Этим он занимался раньше и думал, что неплохо зарабатывал. А оказывается, за политику сейчас дают намного больше, чем просто за убийство. Все-таки господа из-за океана знают толк в этих делах: практика, черт возьми! Первому, кажется, эта мысль пришла в голову Амир Джану. Впрочем, он всегда утверждал, что идти с оружием на власть глупо. Он работал ночами: поджигал, травил, взрывал — и ведь в самом деле держал уезд в своих руках. А когда ему подкинули идею с переодеванием, он тут же достал форму царандоя и «командос».
Говорят, в последнее время жители кишлаков, когда видят, что через селение идут правительственные войска, выставляют фотографии родственников, которые за новую власть, идут муджахиддины — фотографии мятежников. Амир Джан, переодевшись в капитана «командос», лично застрелил пять женщин, которые поспешили вынести портреты близких людей в такой же форме, как у капитана. Теперь каждый мужчина кишлака считает своим долгом убить царандоевца или парашютиста правительственных войск.

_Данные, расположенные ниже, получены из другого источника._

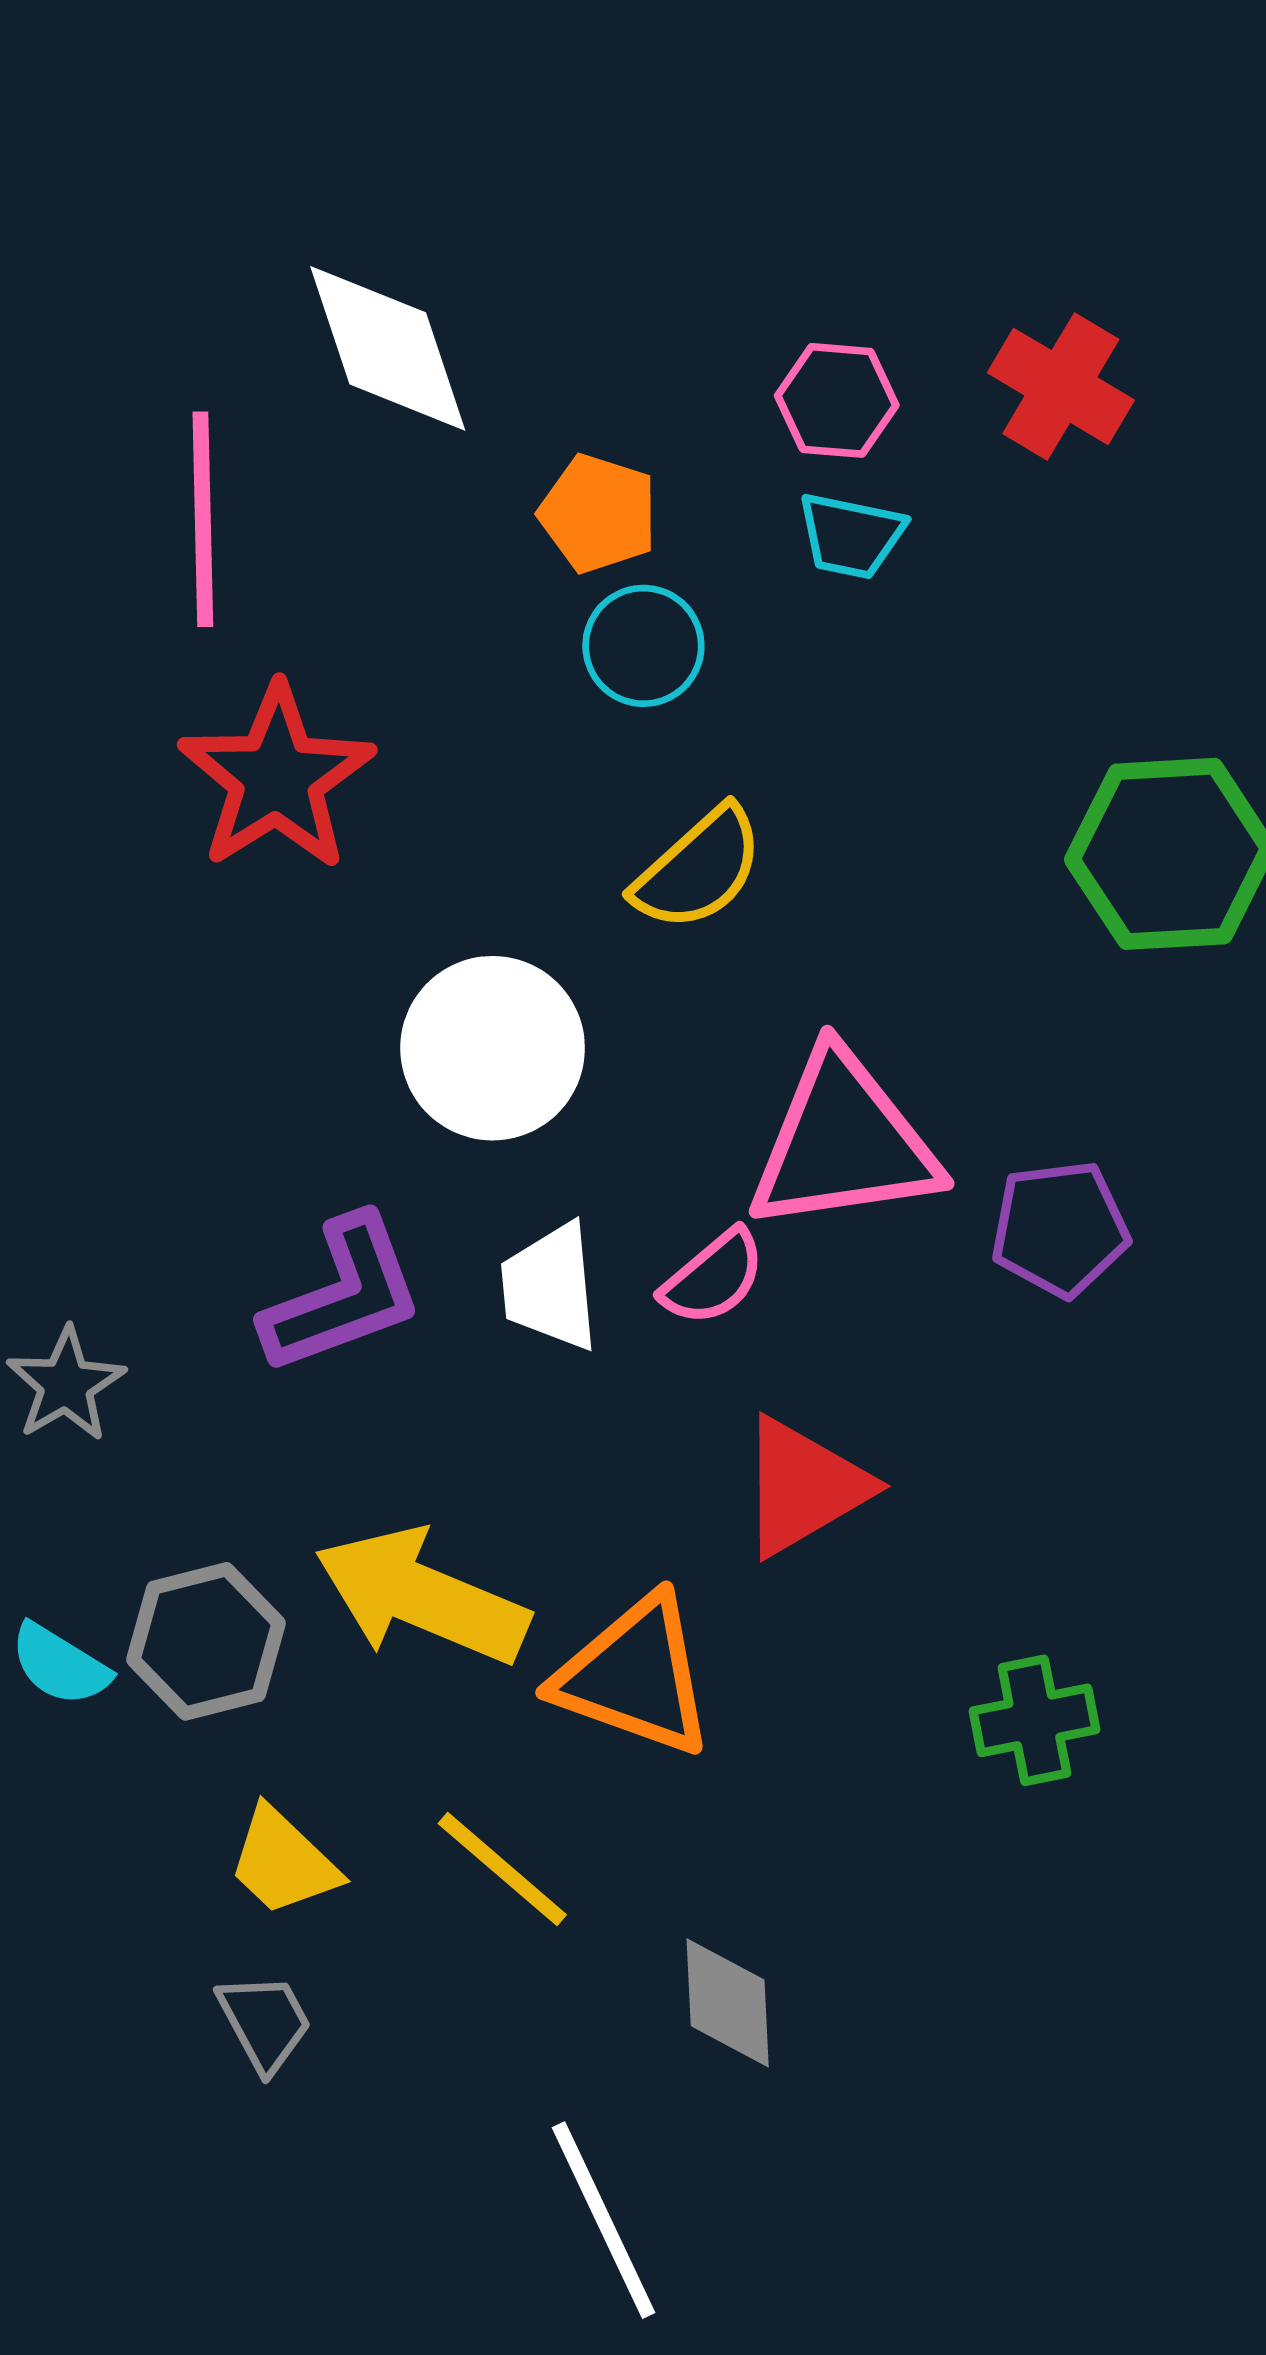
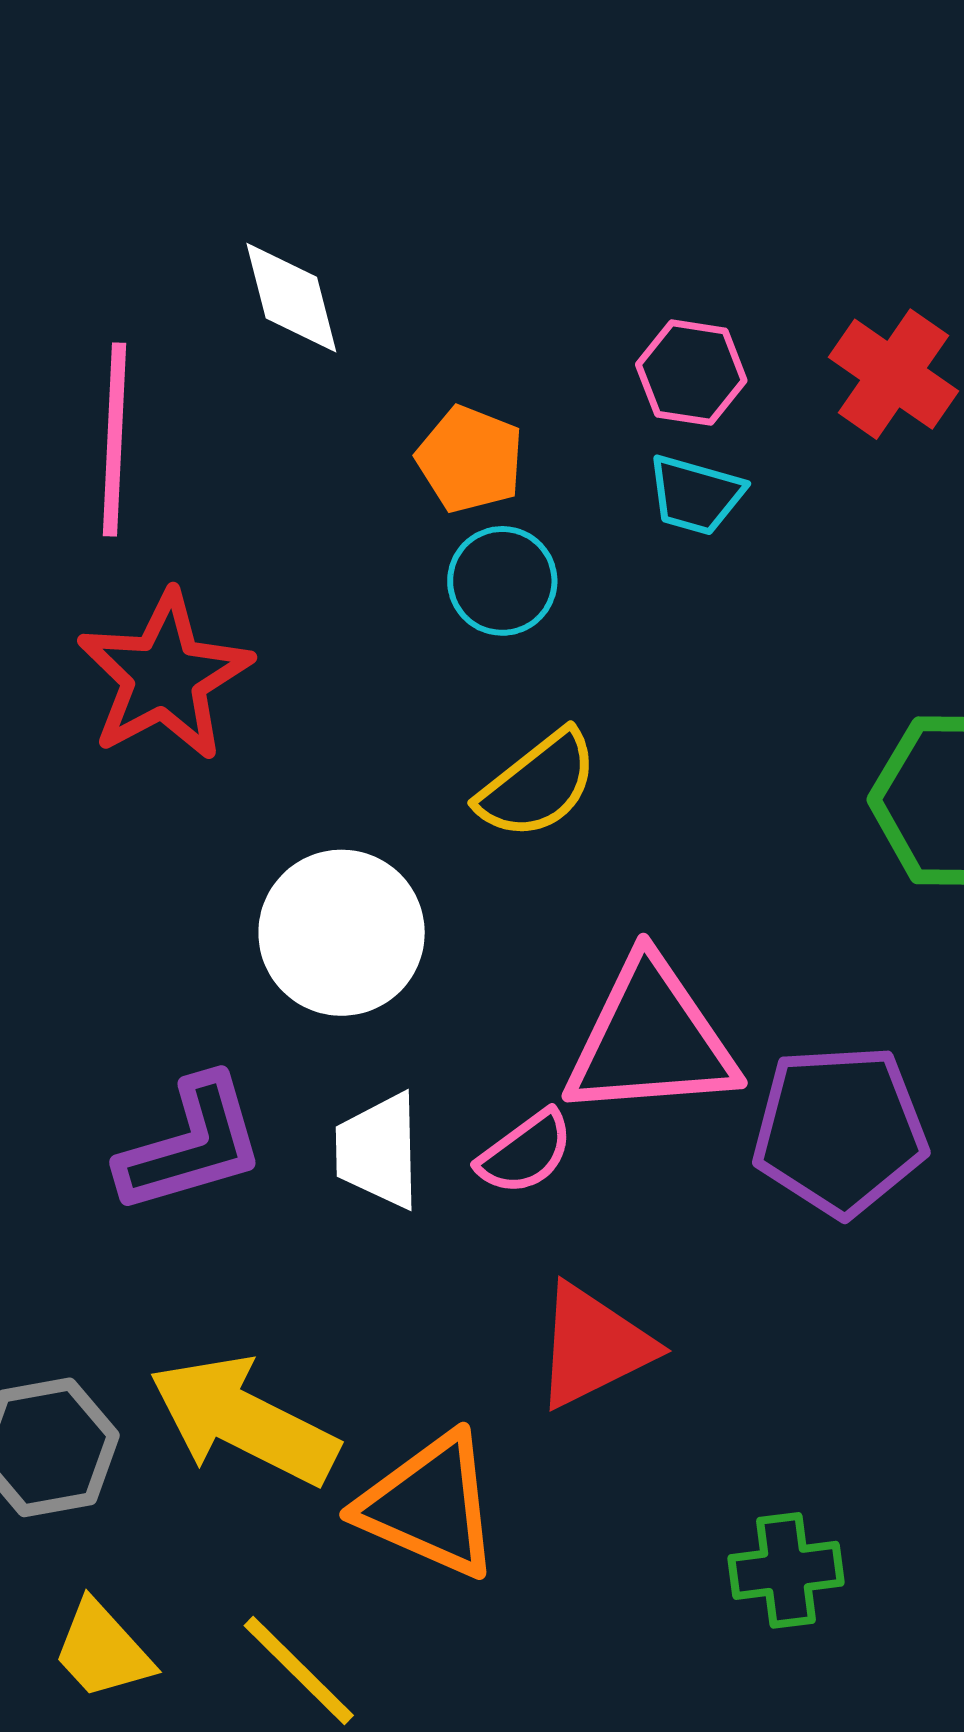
white diamond: (388, 348) -> (291, 298), size x0.7
purple pentagon: (1060, 1229) -> (840, 1130), size x1.4

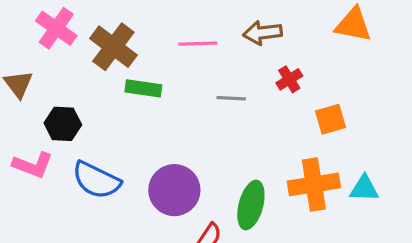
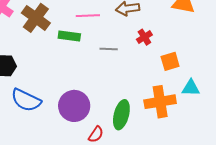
green rectangle: (143, 88) -> (69, 36), moved
cyan triangle: (364, 188) -> (191, 88), moved

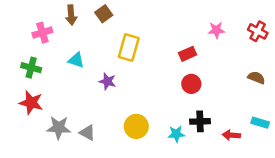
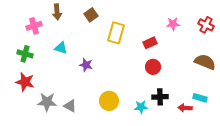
brown square: (104, 14) -> (91, 15), moved
yellow rectangle: (129, 48) -> (116, 33), moved
brown semicircle: (256, 78) -> (205, 62), size x1.5
cyan rectangle: (260, 123) -> (200, 98), moved

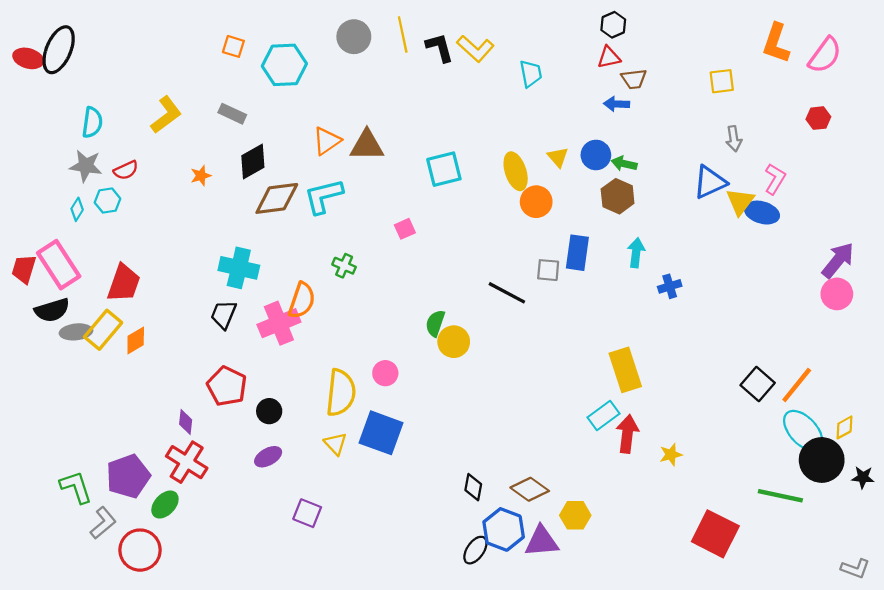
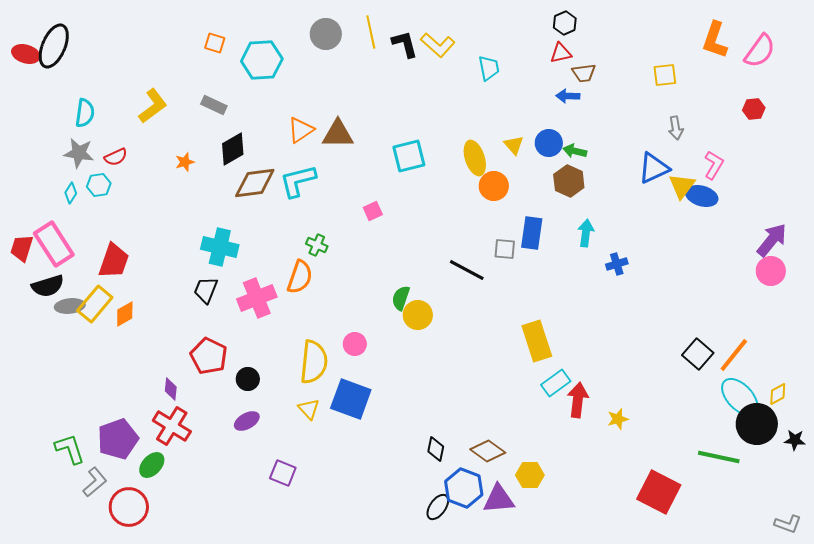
orange semicircle: (302, 300) -> (300, 277), moved
yellow rectangle: (625, 370) -> (537, 341), moved

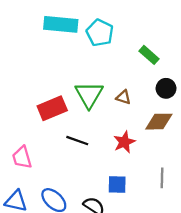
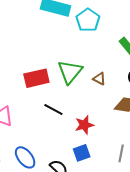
red star: (124, 142) -> (84, 125), moved
blue square: (117, 184) -> (82, 153), turned -30

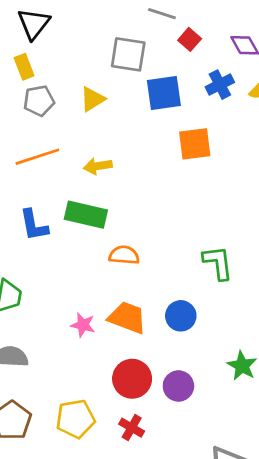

Вот и его сегодняшнее дело — политическое. Главное в нем — достать советскую форму и советское оружие. Потом все просто. Останавливают автобус, в него заходят два-три человека, переодетых под шурави, обыскивают пассажиров, забирают найденные деньги, оскорбляют женщин, а для гарантии какого-нибудь почтенного аксакала недалеко, на глазах у всех, расстреливают. И все. Пусть автобус катит дальше. Делавархана убедили: полдня такой работы — и к вечеру весь Кабул будет знать о зверствах шурави. Спичку зажгут другие, которые около центрального стадиона на угнанном советском «уазике» собьют на дороге какого-нибудь мальчишку-оборвыша. И то, что не удалось в феврале восемьдесят первого года и много раз потом, должно вспыхнуть сейчас. И сжечь все дотла. И тогда он, Делавархан, получит то, что должен иметь, — власть, деньги, землю и людей.
Что ж, он готов ради этого сбивать сапоги, глотать пыль, неделями не мыться, спать на камнях. Но он возьмет свое. Он возьмет столько, сколько посчитает нужным. И за это, сегодняшнее, он сполна отыграется на шкурах этих же людей, которые лежат сейчас под камнями у его ног и которые сами потом подставят спины.
Делавархан свернул схему, вложил во влажный от пота целлофановый мешок. И вдруг резко поднял голову, почувствовав на себе чей-то взгляд. «Так, это ты, Саид. Следи, следи, недолго осталось. Не нравишься ты мне — и аллах меня за это простит».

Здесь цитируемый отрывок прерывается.